A Python project for collecting, validating, and analyzing hiking trail data from US National Parks. The project combines data from the National Park Service API, OpenStreetMap, and the USGS to build a PostGIS database of park boundaries and hiking trails, queryable through a REST API and an interactive Streamlit web app with natural language search.

Live demos

  • Web app --- Interactive map-based explorer with park selection, trail filters, data table, and CSV/GeoJSON export. Built with Streamlit and Folium.
  • API Swagger UI --- Browse the API docs and query park and trail data directly.

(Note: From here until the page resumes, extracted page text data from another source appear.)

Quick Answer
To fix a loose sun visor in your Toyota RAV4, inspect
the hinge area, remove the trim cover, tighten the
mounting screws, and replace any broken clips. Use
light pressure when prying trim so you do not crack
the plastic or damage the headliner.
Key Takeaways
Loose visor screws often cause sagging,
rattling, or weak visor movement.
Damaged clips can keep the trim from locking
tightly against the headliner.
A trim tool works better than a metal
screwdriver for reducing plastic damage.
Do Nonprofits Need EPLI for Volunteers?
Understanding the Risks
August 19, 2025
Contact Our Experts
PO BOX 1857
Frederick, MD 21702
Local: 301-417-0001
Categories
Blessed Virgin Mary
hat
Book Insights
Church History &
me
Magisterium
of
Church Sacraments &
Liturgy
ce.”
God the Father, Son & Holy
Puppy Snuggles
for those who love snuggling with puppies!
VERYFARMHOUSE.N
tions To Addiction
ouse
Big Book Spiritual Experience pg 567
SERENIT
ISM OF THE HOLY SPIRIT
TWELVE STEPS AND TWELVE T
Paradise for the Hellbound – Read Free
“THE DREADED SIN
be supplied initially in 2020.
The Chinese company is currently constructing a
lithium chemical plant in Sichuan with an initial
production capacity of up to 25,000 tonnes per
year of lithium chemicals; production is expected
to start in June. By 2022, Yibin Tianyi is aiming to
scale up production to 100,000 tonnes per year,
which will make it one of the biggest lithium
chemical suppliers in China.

Note: Both demos run on free tiers and may take 30-60 seconds to respond on the first request while the servers wake up. Visualization endpoints (maps, elevation charts, 3D trails) and the natural language query endpoint (/query) are only available with a local deployment.

Project overview

  • Collect park metadata and boundaries from the NPS API.
  • Extract hiking trails from OpenStreetMap and The National Map (USGS).
  • Match personal hiking locations stored in Google My Maps to trail geometries.
  • Explore parks and trails through a FastAPI REST API.
  • Browse an interactive map, filter trails, and export data via a Streamlit web app.
  • Query the API in natural language via a local LLM.

Project structure

nps-hikes/
├── api/                       # FastAPI REST API
│   ├── main.py                        # API endpoints and application
│   ├── models.py                      # Pydantic response models
│   ├── queries.py                     # Database query functions
│   ├── database.py                    # Database connection management
│   └── nlq/                           # Natural language query module (Ollama LLM)
├── scripts/                   # Data collection and processing scripts
│   ├── collectors/            # Data collection from external sources
│   ├── processors/            # Data processing and analysis
│   ├── database/              # Database management utilities
│   └── orchestrator.py        # Complete pipeline orchestration
├── streamlit_app/             # Interactive Streamlit web app (API client)
├── config/                    # Configuration and settings
├── profiling/                 # Data quality analysis modules
├── tests/                     # Test suite
├── docs/                      # Documentation (this site)
└── utils/                     # Logging and utility functions

Data collection pipeline

The pipeline runs six steps in the following order:

Step What it does Data source
1. NPS data collection Park metadata, coordinates, and boundary polygons NPS API
2. OSM trails collection Hiking trails within park boundaries OpenStreetMap
3. TNM trails collection Official trail data within park boundaries The National Map(USGS)
4. GMaps import Hiking locations from Google My Maps KML files KML files in raw_data/gmaps/
5. Trail matching Matches GMaps locations to TNM or OSM trail geometries Internal
6. Elevation collection Elevation profiles for matched trails USGS Elevation Point Query Service (EPQS)

The pipeline is resumable: each collector skips parks or trails that already have data in the database. If something interrupts a run, re-running picks up where it left off.